→ **Record extracts**:
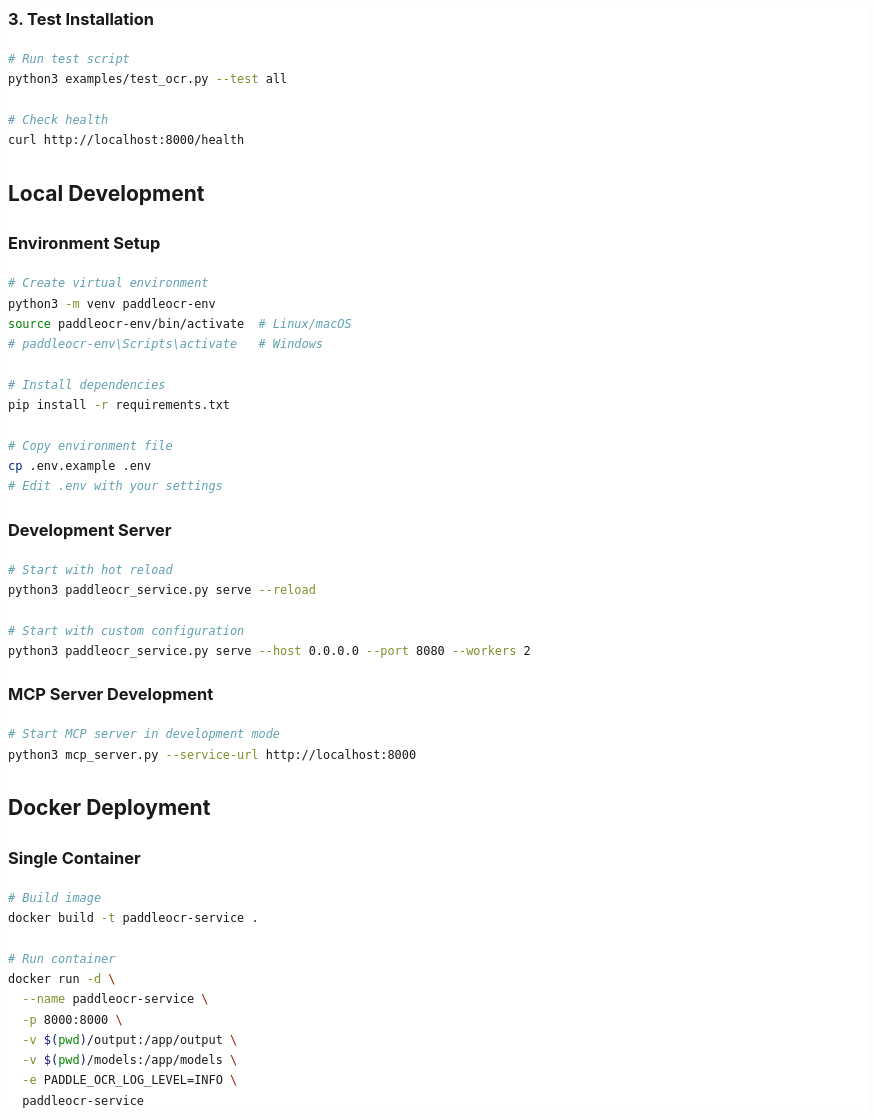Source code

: ### 3. Test Installation
```bash
# Run test script
python3 examples/test_ocr.py --test all

# Check health
curl http://localhost:8000/health
```

## Local Development

### Environment Setup
```bash
# Create virtual environment
python3 -m venv paddleocr-env
source paddleocr-env/bin/activate  # Linux/macOS
# paddleocr-env\Scripts\activate   # Windows

# Install dependencies
pip install -r requirements.txt

# Copy environment file
cp .env.example .env
# Edit .env with your settings
```

### Development Server
```bash
# Start with hot reload
python3 paddleocr_service.py serve --reload

# Start with custom configuration
python3 paddleocr_service.py serve --host 0.0.0.0 --port 8080 --workers 2
```

### MCP Server Development
```bash
# Start MCP server in development mode
python3 mcp_server.py --service-url http://localhost:8000
```

## Docker Deployment

### Single Container
```bash
# Build image
docker build -t paddleocr-service .

# Run container
docker run -d \
  --name paddleocr-service \
  -p 8000:8000 \
  -v $(pwd)/output:/app/output \
  -v $(pwd)/models:/app/models \
  -e PADDLE_OCR_LOG_LEVEL=INFO \
  paddleocr-service
```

→ **Prompt**: The material above should be returned exactly, without pictures.

→ **Finished task**:
Source code

: ### 3. Test Installation
```bash
# Run test script
python3 examples/test_ocr.py --test all

# Check health
curl http://localhost:8000/health
```

## Local Development

### Environment Setup
```bash
# Create virtual environment
python3 -m venv paddleocr-env
source paddleocr-env/bin/activate  # Linux/macOS
# paddleocr-env\Scripts\activate   # Windows

# Install dependencies
pip install -r requirements.txt

# Copy environment file
cp .env.example .env
# Edit .env with your settings
```

### Development Server
```bash
# Start with hot reload
python3 paddleocr_service.py serve --reload

# Start with custom configuration
python3 paddleocr_service.py serve --host 0.0.0.0 --port 8080 --workers 2
```

### MCP Server Development
```bash
# Start MCP server in development mode
python3 mcp_server.py --service-url http://localhost:8000
```

## Docker Deployment

### Single Container
```bash
# Build image
docker build -t paddleocr-service .

# Run container
docker run -d \
  --name paddleocr-service \
  -p 8000:8000 \
  -v $(pwd)/output:/app/output \
  -v $(pwd)/models:/app/models \
  -e PADDLE_OCR_LOG_LEVEL=INFO \
  paddleocr-service
```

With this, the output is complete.